CMHC MLI Select is the single most important financing tool for small-scale rental multiplex in Canada. It’s government-backed mortgage insurance for multi-unit residential properties with 5 or more rental units. If you’re building a multiplex to hold, this program determines whether your project is viable.
TL;DR (Key Takeaways)
- 5-unit minimum: Your project must have at least 5 self-contained rental units to qualify
- Up to 95% LTV: Equity requirement as low as 5% of project cost — vs 20%+ for conventional
- Up to 50-year amortization: Dramatically lowers monthly debt service and improves cash flow
- Points system: 50/70/100 point tiers unlock progressively better terms — premium discounts of 10%, 20%, 30%
- DSCR floor of 1.10: Net operating income must exceed annual debt payments by at least 10%
- Premium increases in 2025: New surcharges of 0.25% per 5-year amortization beyond 25 years took effect July 2025
What MLI Select Actually Is
CMHC (Canada Mortgage and Housing Corporation) insures mortgages on multi-unit residential buildings. The lender — a bank or credit union — funds the mortgage.
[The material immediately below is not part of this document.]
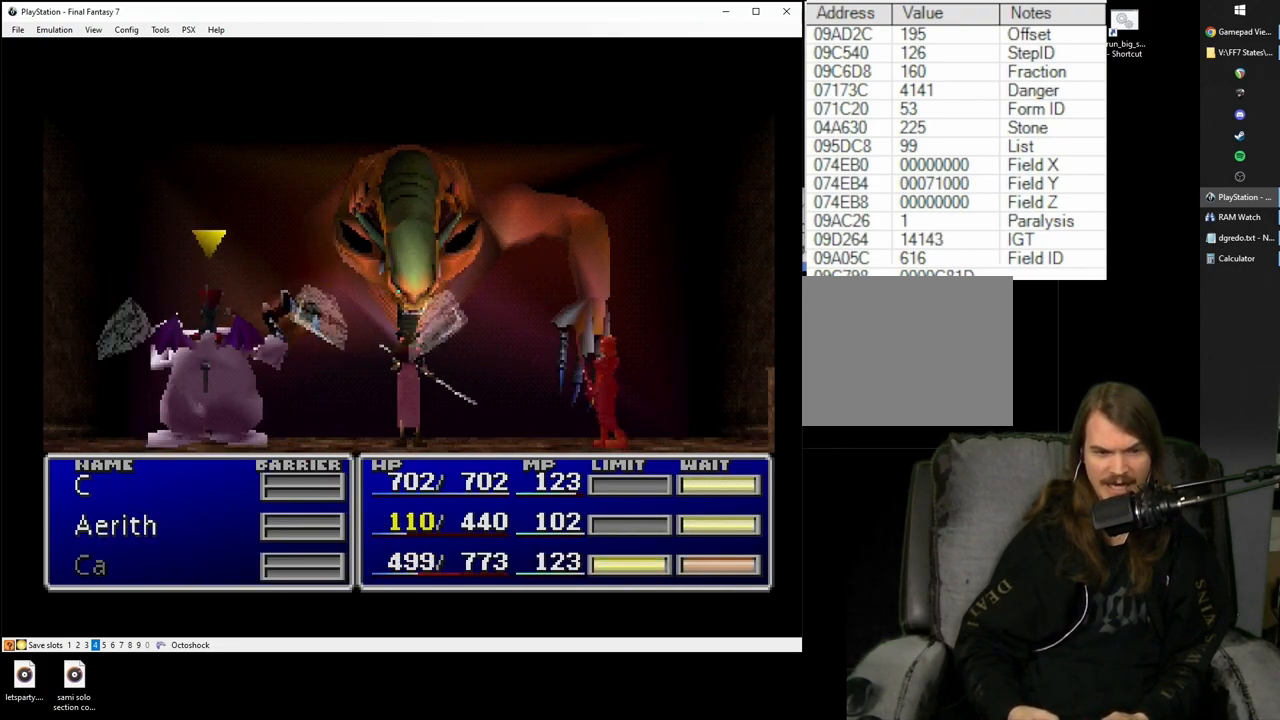
{"buttons": ["SQUARE"], "left_stick": "center", "right_stick": "center", "button_events": []}
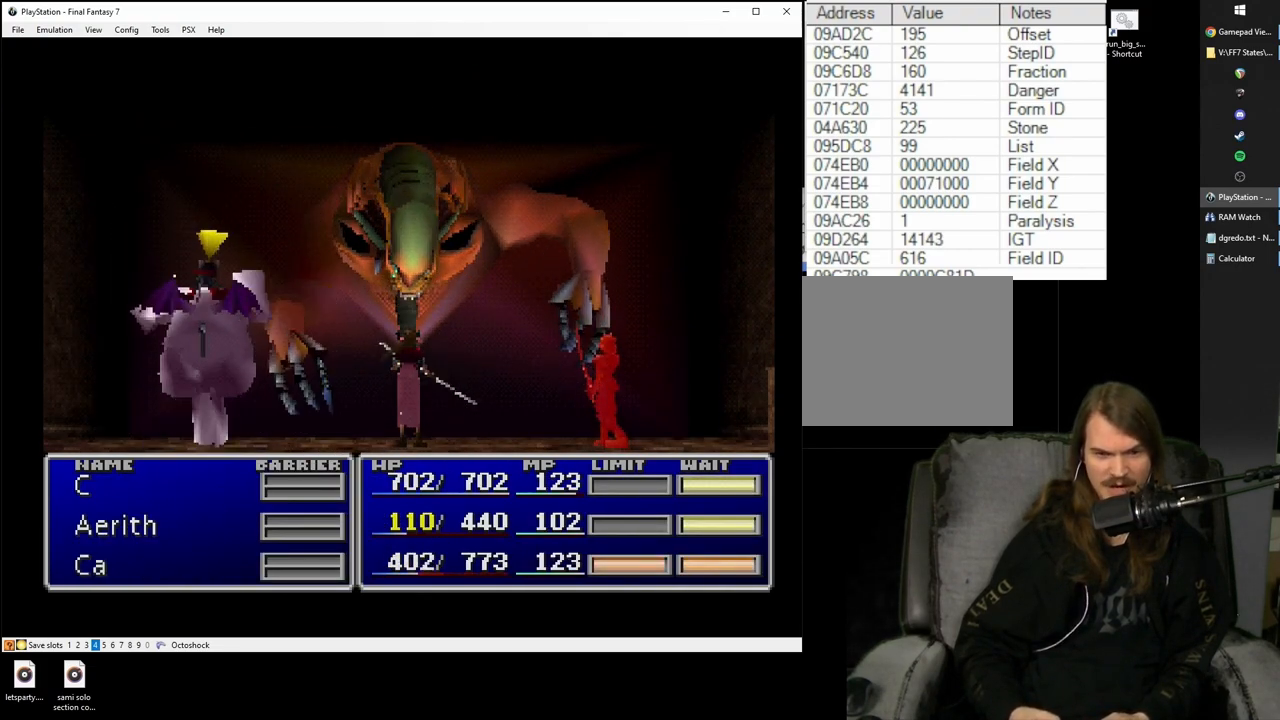
{"buttons": ["SQUARE"], "left_stick": "center", "right_stick": "center", "button_events": []}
CMHC insures it against default. Because the loan is government-insured, lenders offer lower interest rates and higher leverage than they would on uninsured commercial loans.
MLI Select is CMHC’s current framework for this insurance. It replaced the previous standard multi-unit program in 2022 with a points-based system that rewards projects for meeting affordability, energy efficiency, and accessibility targets.
For small builders doing 5-8 unit multiplex, this isn’t optional. Without MLI Select, you’re looking at conventional commercial lending: 75-80% LTV, 25-year amortization, higher rates. For a $3M project, that’s the difference between $150,000 in equity and $600,000+.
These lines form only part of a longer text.